For the most common MIME types, QMimeData provides convenience functions to access the data:
| Tester | Getter | Setter | MIME Types |
|---|---|---|---|
| hasText() | text() | setText() | text/plain |
| hasHtml() | html() | setHtml() | text/html |
| hasUrls() | urls() | setUrls() | text/uri-list |
| hasImage() | imageData() | setImageData() | image/ * |
| hasColor() | colorData() | setColorData() | application/x-color |
For example, if your write a widget that accepts URL drags, you would end up writing code like this:
void MyWidget::dragEnterEvent(QDragEnterEvent *event) { if (event->mimeData()->hasUrls()) event->acceptProposedAction(); } void MyWidget::dropEvent(QDropEvent *event) { if (event->mimeData()->hasUrls()) { foreach (QUrl url, event->mimeData()->urls()) { ... } } }
There are three approaches for storing custom data in a QMimeData object:
- Custom data can be stored directly in a QMimeData object as a QByteArray using setData().
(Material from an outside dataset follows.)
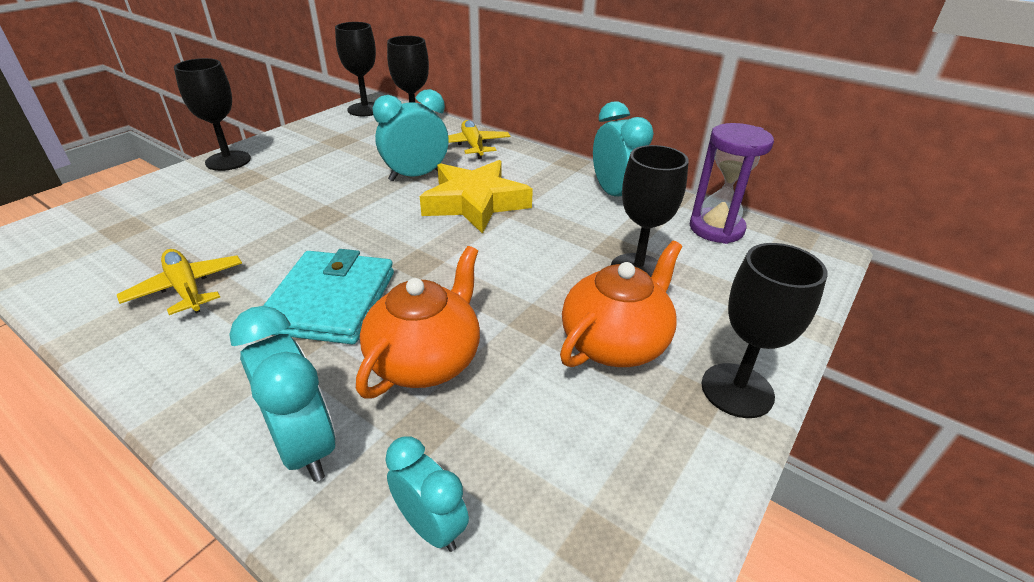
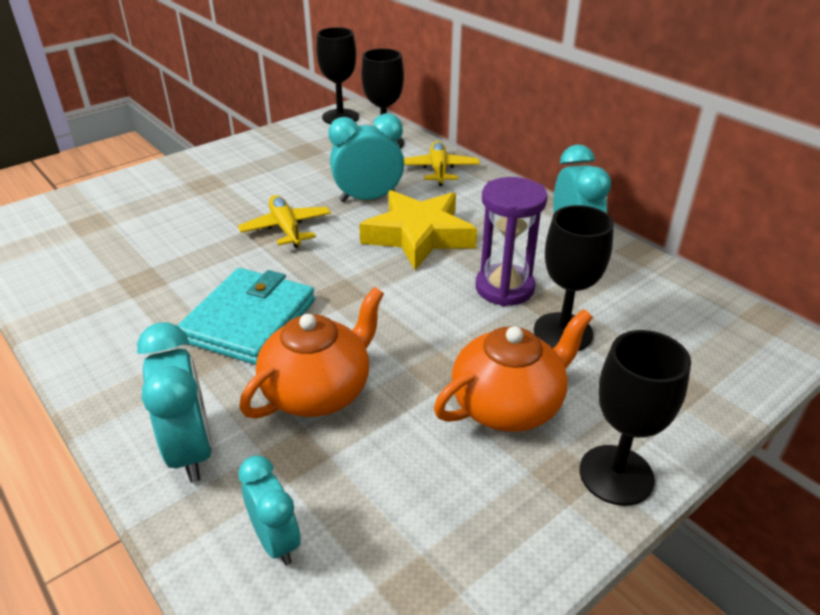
camera: 15 degrees right, 0 degrees up
(186, 289) = (128, 289): yellow plane -> yellow plane (286, 228)
(228, 161) = (194, 163): black goblet -> none
(716, 228) = (672, 297): purple hourglass -> purple hourglass (504, 288)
For example:
QByteArray csvData = ...; QMimeData *mimeData = new QMimeData; mimeData->setData("text/csv", csvData);
- We can subclass QMimeData and reimplement hasFormat(), formats(), and retrieveData().
- If the drag and drop operation occurs within a single application, we can subclass QMimeData and add extra data in it, and use a qobject_cast() in the receiver's drop event handler. For example:
void MyWidget::dropEvent(QDropEvent *event) { const MyMimeData *myData = qobject_cast<const MyMimeData *>(event->mimeData()); if (myData) { // access myData's data directly (not through QMimeData's API) } }
Platform-Specific MIME Types
On Windows, formats() will also return custom formats available in the MIME data, using the x-qt-windows-mime subtype to indicate that they represent data in non-standard formats. The formats will take the following form:
application/x-qt-windows-mime;value="<custom type>"
The following are examples of custom MIME types:
application/x-qt-windows-mime;value="FileGroupDescriptor" application/x-qt-windows-mime;value="FileContents"
The value declaration of each format describes the way in which the data is encoded.
In some cases (e.g. dropping multiple email attachments), multiple data values are available. They can be accessed by adding an index value:
application/x-qt-windows-mime;value="FileContents";index=0 application/x-qt-windows-mime;value="FileContents";index=1
On Windows, the MIME format does not always map directly to the clipboard formats. Qt provides QWinMime to map clipboard formats to open-standard MIME formats. Similarly, the QMacPasteboardMime maps MIME to Mac flavors.